Sorry about that pig, it’s hard to pick up on things like context in, well, just text. :X I appreciate the clarification. I’m new to game dev, and have barely touched Unity as of yet- I’m spending my time for now building all my assets and fleshing out the story before I get my hands in the nitty gritty of things. I just saw that in the preview and couldn’t think of a game where I’d seen that before… and if I had, it was done so well I couldn’t see the transition!

But using bezier patches, I’ve never really messed with those, I’ve played with NURBS before but my comfort zone has always been just polygons. But good to know about this information, thank you!

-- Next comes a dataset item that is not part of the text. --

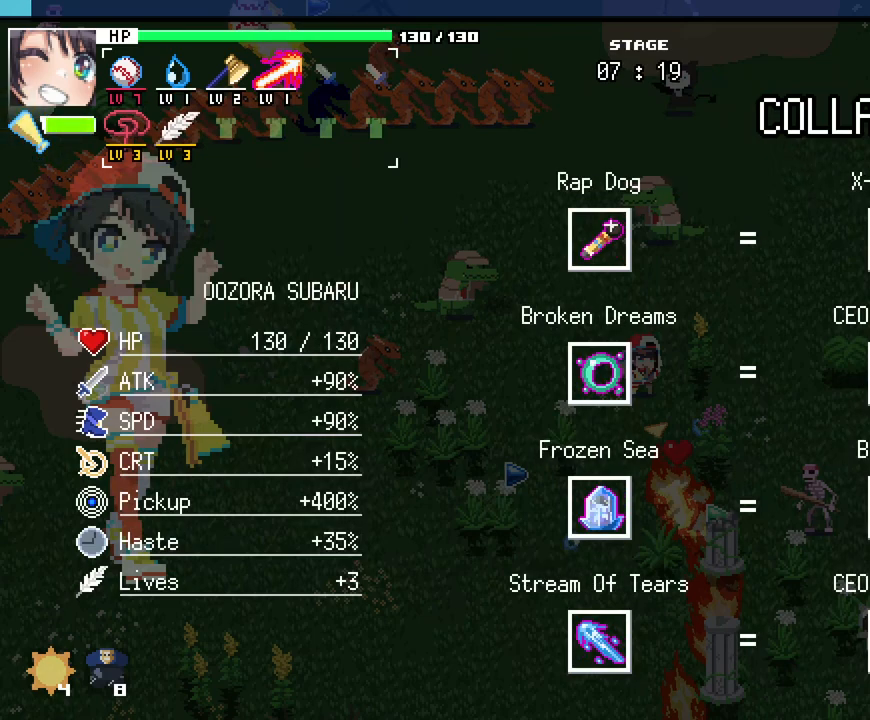
{"keys": [], "mouse": [], "events": []}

Hahaha, that was the problem I had. :stuck_out_tongue: So unsurprisingly they’re using a feature that’s been around for some time, and to anyone that doesn’t already know about it… so probably the majority of gamers… it’s a big new thing. I only have the free version of Unity for now, and plan to upgrade to Pro later on. :wink:

Infinity Wards (That is the team making CoD, right?) whole plan was to make it sound like something new and astonishing. Gamers, that do not know anything about making games (but alot of them seem to the think they do) do not know the techniques behind it. It is therefore easy to just drop a sentence like: “Our new substance techniques allow us to…”. Everyone who doesn’t know that techniques will just freak out and think that the CoD Devs have created something completely new, while in reality, they’re using techniques that are known and have been used in games for years.

It is just a really good way to sell your game. Let the people think that you are so awesome and great and invented thousands of new techs, while in reality, you are just reusing the old ones. They do not lie but on the other hand they do net tell the full truth…

AAA games marketing… That is all I can say about it.

It hasn’t really been around that long… it requires a graphics card that has hardware support for DirectX 10/11, so only newer graphics cards can do it. Xbox 360 and PS3 are too old; they are more or less DirectX 9 GPUs, so for consoles this is definitely a new feature. So I think it’s cool that Infinity Ward is showing it off, and I wouldn’t be surprised if Microsoft specifically asked them to show that off. But it’s not something that Infinity Ward themselves invented; it’s something that will probably be used on all the AAA games for Xbox One and PS4.